Provided passage -

Long execution/background tasks

totalslacker · April 3, 2007, 5:07am

Another question from a n00b:

How do I write a task that takes a long time to complete (i.e., it waits on io)?

I have a task which sends the client a large amount of data at startup, but the server times it out after about 3 seconds. How can I work around this?

Thanks for your help!

karmaGfa · April 3, 2007, 12:10pm

Strange, I remember the documentation saying that the default value is 1 min.
You can change the time out value. See the documentation.

It is strange also that your task is 3 seconds long. Does it takes that long to forge your message ??
I recommend you to split the creation/send of your message into subtasks.

sethp · April 3, 2007, 2:28pm

The timeout value isn’t documented right now, but tasks should definitely not be taking on the order of seconds to run. Our model assumes many short, discrete tasks that run and then yield to allow other tasks to run. If a task takes on the order of seconds to run, it’s using a thread that can’t be running some other task, and so tasks start to backup in the scheduler and latency ensues.

If you actually need some long-running task (here we’ll define “long-running” as more than 100ms, to pick an arbitrary number), then the right approach is probably to write a service that maintains its own thread of control and queues up these requests itself. For the model where you just need to send a startup message, that should actually work pretty well. Jeff is writing an example Service that does something very similar for dealing with I/O.

seth

Hoyle · April 3, 2007, 4:05pm

How much overhead is their in creating a task? I did a simple test, I created a Runnable that displayed the current time. I tested executing it with thousands of tasks vs thousands of threads and it seemed threads were about 3x faster (that time includes creation and execution). Since a Task consist of a transaction I can understand this.

How many “short lived” tasks would you expect an average machine to be able to handle? (assuming these tasks are discreet and don’t block on each other). I’m just trying to understand what kind of performance characteristics I should expect? The code I’m working with is event based and I’m trying to decide if I should create a task for every event or try to bundle a few events together and hand them to a single task to execute.

Directive 1 - In the forum thread on long-running tasks, what cutoff does sethp use to define "long-running"?

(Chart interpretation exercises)
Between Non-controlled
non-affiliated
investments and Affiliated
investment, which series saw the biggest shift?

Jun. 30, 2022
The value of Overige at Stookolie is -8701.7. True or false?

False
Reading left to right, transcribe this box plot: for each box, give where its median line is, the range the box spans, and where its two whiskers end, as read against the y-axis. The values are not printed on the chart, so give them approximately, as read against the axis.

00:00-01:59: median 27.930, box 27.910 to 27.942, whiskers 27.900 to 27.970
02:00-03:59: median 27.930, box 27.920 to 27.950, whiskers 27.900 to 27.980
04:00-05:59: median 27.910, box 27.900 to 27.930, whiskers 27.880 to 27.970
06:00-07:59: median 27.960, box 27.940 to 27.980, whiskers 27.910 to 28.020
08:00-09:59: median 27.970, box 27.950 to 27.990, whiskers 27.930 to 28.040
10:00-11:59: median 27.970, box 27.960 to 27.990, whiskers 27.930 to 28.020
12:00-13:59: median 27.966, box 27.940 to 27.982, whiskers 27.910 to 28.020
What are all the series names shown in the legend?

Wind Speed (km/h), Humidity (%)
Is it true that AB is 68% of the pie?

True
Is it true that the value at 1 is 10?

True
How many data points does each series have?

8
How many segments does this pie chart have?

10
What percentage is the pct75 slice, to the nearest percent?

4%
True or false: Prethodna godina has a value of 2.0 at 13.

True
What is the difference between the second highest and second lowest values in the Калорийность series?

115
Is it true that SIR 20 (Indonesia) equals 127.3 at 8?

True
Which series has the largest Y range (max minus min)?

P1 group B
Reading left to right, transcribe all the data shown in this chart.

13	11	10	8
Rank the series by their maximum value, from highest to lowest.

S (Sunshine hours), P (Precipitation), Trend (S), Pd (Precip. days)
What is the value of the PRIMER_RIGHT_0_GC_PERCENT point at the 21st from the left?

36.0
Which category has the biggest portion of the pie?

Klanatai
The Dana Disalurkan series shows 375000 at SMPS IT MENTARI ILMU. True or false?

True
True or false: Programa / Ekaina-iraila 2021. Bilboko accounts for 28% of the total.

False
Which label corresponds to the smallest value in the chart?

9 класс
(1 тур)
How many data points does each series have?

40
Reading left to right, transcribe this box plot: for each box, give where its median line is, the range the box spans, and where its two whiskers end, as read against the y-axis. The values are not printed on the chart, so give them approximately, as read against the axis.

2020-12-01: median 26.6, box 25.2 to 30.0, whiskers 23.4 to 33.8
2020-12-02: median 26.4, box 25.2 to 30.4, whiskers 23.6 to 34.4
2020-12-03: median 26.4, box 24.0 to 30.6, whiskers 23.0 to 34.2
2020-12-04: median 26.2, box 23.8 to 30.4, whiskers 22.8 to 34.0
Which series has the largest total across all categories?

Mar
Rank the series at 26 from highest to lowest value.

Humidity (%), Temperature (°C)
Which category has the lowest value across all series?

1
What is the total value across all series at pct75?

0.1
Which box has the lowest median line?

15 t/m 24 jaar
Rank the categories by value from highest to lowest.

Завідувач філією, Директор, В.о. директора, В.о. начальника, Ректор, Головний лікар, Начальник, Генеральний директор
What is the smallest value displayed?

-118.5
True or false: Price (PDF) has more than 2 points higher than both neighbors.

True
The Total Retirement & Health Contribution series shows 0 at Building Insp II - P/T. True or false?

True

Directive 2 - Output the records word for word, starting at the line containing "Humidity (%), Temperature (°C)" and ending at the last line of the records.

Answer space 1 - More than 100 ms.

Answer space 2 -
Humidity (%), Temperature (°C)
Which category has the lowest value across all series?

1
What is the total value across all series at pct75?

0.1
Which box has the lowest median line?

15 t/m 24 jaar
Rank the categories by value from highest to lowest.

Завідувач філією, Директор, В.о. директора, В.о. начальника, Ректор, Головний лікар, Начальник, Генеральний директор
What is the smallest value displayed?

-118.5
True or false: Price (PDF) has more than 2 points higher than both neighbors.

True
The Total Retirement & Health Contribution series shows 0 at Building Insp II - P/T. True or false?

True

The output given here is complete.